Unnamed: 0,PassengerId,Survived,Pclass,Name,Sex,Age,Ticket,Fare,Embarked,FamilySize
0,892,0,3,"Kelly, Mr. James",1,0.386231,330911,-0.497413,Q,0
1,893,1,3,"Wilkes, Mrs. James (Ellen Needs)",0,1.37137,363272,-0.512278,S,1
2,894,0,2,"Myles, Mr. Thomas Francis",1,2.553537,240276,-0.4641,Q,0
3,895,0,3,"Wirz, Mr. Albert",1,-0.204852,315154,-0.482475,S,0
4,896,1,3,"Hirvonen, Mrs. Alexander (Helga E Lindqvist)",0,-0.598908,3101298,-0.417492,S,2


## Drop Unnecessary Columns

We'll drop columns that are unlikely to contribute to the model's prediction, such as Name, Ticket, and PassengerId.

In [22]:
# Drop unnecessary columns
tested.drop(['Name', 'Ticket', 'PassengerId'], axis=1, inplace=True)
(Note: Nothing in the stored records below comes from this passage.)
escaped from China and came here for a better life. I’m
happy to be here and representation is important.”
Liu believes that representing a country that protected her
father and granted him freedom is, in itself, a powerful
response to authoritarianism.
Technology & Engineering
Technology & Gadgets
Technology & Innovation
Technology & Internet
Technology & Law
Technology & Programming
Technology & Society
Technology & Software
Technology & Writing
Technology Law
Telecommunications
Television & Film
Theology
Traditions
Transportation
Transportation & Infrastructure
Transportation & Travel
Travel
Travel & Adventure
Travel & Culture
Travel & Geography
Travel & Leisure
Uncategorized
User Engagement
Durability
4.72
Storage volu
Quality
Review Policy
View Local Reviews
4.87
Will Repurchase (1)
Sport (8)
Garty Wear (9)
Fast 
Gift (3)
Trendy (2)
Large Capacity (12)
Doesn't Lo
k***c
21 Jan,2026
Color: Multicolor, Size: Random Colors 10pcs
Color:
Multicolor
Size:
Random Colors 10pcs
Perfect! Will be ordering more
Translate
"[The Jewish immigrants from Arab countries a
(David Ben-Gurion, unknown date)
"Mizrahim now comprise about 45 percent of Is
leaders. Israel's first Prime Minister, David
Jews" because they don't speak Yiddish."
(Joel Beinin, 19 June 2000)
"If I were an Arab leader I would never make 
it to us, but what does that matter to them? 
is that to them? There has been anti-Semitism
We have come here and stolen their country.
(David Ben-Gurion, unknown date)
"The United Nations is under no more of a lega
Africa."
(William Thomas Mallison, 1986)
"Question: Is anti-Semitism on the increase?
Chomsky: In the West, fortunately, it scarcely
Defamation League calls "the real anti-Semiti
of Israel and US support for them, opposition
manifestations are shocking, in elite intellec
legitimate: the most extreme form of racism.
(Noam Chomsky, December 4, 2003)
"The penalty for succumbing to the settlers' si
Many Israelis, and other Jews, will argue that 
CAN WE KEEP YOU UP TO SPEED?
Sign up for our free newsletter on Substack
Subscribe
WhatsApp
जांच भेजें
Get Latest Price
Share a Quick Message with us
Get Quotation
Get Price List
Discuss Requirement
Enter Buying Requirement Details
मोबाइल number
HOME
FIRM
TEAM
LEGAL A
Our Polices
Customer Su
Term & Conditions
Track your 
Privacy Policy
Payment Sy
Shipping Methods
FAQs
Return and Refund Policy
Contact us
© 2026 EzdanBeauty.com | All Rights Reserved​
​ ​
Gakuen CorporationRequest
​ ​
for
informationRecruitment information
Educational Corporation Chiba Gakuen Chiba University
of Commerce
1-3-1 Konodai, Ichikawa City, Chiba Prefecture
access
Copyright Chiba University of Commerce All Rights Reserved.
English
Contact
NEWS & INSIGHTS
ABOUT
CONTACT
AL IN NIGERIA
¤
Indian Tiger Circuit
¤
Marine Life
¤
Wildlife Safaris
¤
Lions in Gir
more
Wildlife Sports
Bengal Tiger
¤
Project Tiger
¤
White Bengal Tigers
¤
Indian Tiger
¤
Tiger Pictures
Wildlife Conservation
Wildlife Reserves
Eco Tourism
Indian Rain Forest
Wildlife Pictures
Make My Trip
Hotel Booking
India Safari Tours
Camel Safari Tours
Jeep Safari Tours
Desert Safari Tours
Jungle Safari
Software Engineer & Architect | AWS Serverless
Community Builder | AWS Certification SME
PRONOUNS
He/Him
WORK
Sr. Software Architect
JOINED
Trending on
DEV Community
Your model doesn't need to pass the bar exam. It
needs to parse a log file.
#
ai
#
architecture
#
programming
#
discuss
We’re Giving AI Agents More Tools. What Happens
# Display the final dataset after preprocessing
tested.head()

Unnamed: 0,Survived,Pclass,Sex,Age,Fare,Embarked,FamilySize
0,0,3,1,0.386231,-0.497413,Q,0
1,1,3,0,1.37137,-0.512278,S,1
2,0,2,1,2.553537,-0.4641,Q,0
3,0,3,1,-0.204852,-0.482475,S,0
4,1,3,0,-0.598908,-0.417492,S,2


## Save Preprocessed Data

Finally, we save the preprocessed dataset as a new CSV file, which we can use for model training.

In [25]:
tested.to_csv('tested_preprocessed.csv', index=False)

# Display the shape of the preprocessed dataset
tested.shape

(418, 7)

## Conclusion
In this notebook, we performed the following preprocessing steps:

- Handled missing values in the dataset.

- Encoded categorical variables (Sex, Embarked).

- Created a new feature FamilySize.

- Normalized numerical features (Age, Fare).

- Dropped unnecessary columns (Name, Ticket, PassengerId).

The preprocessed dataset is now ready for building machine learning models.